Veteran Diplomat Urges Cool Heads

China Media Project translates from a Global Times interview with former ambassador Wu Jianmin, who stresses the importance of communication by officials and cool-headedness among the young.

Today, many of our leaders and cadres who go on visits to foreign countries don’t wish to see reporters and think that the more they talk the more they stand to lose. But the world really has a hunger to understand China. I believe the problem is that Chinese elites really lack the ability to engage in communication and dialogue, and there is a need for improvement.

Actually, this situation is already changing. For example, the Ministry of Foreign Affairs has already raised its requirements for foreign diplomats. Every year now you must make a report home about how many journalists you met with, how many public addresses you gave. There is an expectation that they make more public appearances and interact more with the media.

After I graduated from university in 1959 I was engaged by the Ministry of Foreign Affairs. By the time I retired in 2009 it had been 50 years [in this line of work]. I really hope that our youth, and Internet users, have the capacity to think for themselves. The world is changing, and there are all sorts of different agitations and incitations (煽动). Those driving these incitations would like to push our youth along in one direction [of their choosing] in order to achieve their own objectives. And so our young people need to be very mindful of this sort of inflammatory language (煽动的言论).

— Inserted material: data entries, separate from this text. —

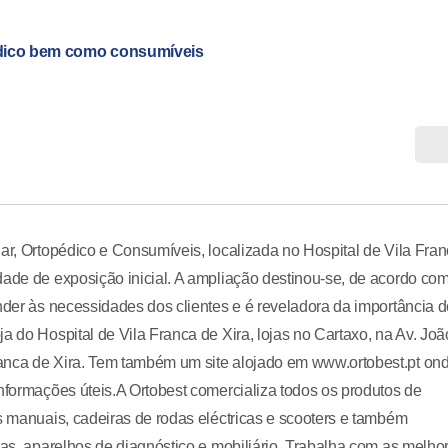
pédico bem como consumíveis
lar, Ortopédico e Consumíveis, localizada no Hospital de Vila Fra
dade de exposição inicial. A ampliação destinou-se, de acordo co
onder às necessidades dos clientes e é reveladora da importância 
a do Hospital de Vila Franca de Xira, lojas no Cartaxo, na Av. Joã
ranca de Xira. Tem também um site alojado em www.ortobest.pt on
informações úteis.A Ortobest comercializa todos os produtos de
as manuais, cadeiras de rodas eléctricas e scooters e também
cas, aparelhos de diagnóstico e mobiliário. Trabalha com as melho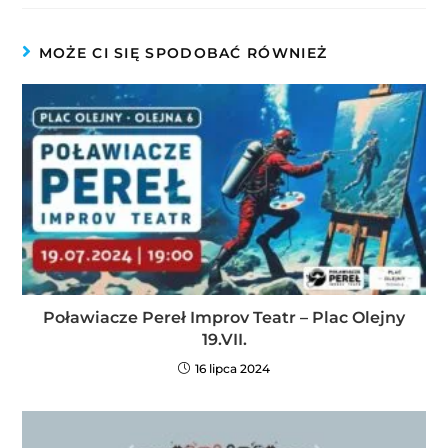
MOŻE CI SIĘ SPODOBAĆ RÓWNIEŻ
Poławiacze Pereł Improv Teatr – Plac Olejny
19.VII.
16 lipca 2024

In 2008, Wu clashed with Human Rights Watch executive director Kenneth Roth at Davos, accusing him of attempting to impose Western values on China. He also chided a panel moderator along similar lines. From The New York Times:

“You western countries, you decide the rules, you give the grades, you say ‘you have been a bad boy,’” he said. “You have taken such a habit.”

Democracy, Mr. Wu said, took two centuries to develop in the United States and in France; China had only started its opening in 1978. The first American President was elected with only 4 percent of the popular vote and France gave women the right to vote only in 1945, he pointed out.

“Ahhhh France,” said Mr. Wu, a former ambassador to France, “Liberté, Egalité, Fraternité.”